There was further corroboration, if any was needed, of Andrew’s comments last night, when distinguished musical scholar David Cairns, in many ways the academic yin to Colin Davis’s podium yang in the sustained modern Berlioz revival, spoke movingly of a life-enhancing friendship that lasted for over six decades and quoted Mitsuko Uchida’s words about Sir Colin: ‘His baton didn’t dictate; it invited’. We also saw some late interview footage of the great man himself, who seemed almost to be explaining the widespread longevity of conductors when he spoke touchingly of the privilege of working with musicians and explained: ‘The fascination with music has never left me…In fact, it’s actually grown’.

What of the special edition itself? One of the many positive features of LSO Live has been its persistence with the surround-sound SACD format, quickly abandoned by the likes of Decca and Deutsche Grammophon but still popular both amongst collectors and also on the part of small, specialist labels such as Channel Classics and BIS. For my money, high-definition audio surround sound – SACD – is a natural corollary of the advent of home cinema systems. Happily, the LSO Live team agrees. Its hybrid SACDs are exemplary and the Colin Davis set includes 8 of them, alongside a ‘bonus’ DVD (featuring a documentary about The Man and the Music) and a remastered CD-only reissue of probably the most celebrated of the 100 LSO Live releases to date – the concert recording of Les Troyens from December 2000. There can be but few comparable instances of a recording playing so fundamental a role in the re-evaluation of what was, even 15 years ago, a comparatively neglected masterpiece. The recording sounds as fresh as ever. It fair leaps out of the speakers and the orchestral detail is every bit as vivid and as telling as the singing, led heroically by Ben Heppner. 

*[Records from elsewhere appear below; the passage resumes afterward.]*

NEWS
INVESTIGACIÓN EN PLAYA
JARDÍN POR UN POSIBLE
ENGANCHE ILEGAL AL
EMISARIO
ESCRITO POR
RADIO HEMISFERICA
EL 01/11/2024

The SACDs include some new releases – a stunning performance of Vaughan Williams’s ‘post-pastoral’ Symphony No 4, recorded in September 2008 and The Oceanides by Sibelius – plus some more familiar fare, including a powerful Child of Our Time and Belshazzar’s Feast. The highlights for Davis fans will probably be a first release for a 2009 recording of the Te Deum of his beloved Berlioz and a superbly remastered (including a stereo 2.0 SACD layer) reissue of the recording that, for LSO Live, started it all: the New World Symphony from 1999. This seems somehow fitting. When this new label took its first, tentative steps 14 years ago, could its founders have dreamed they were, arguably, founding a new world not just for the London Symphony Orchestra, but also for the entire classical recording industry?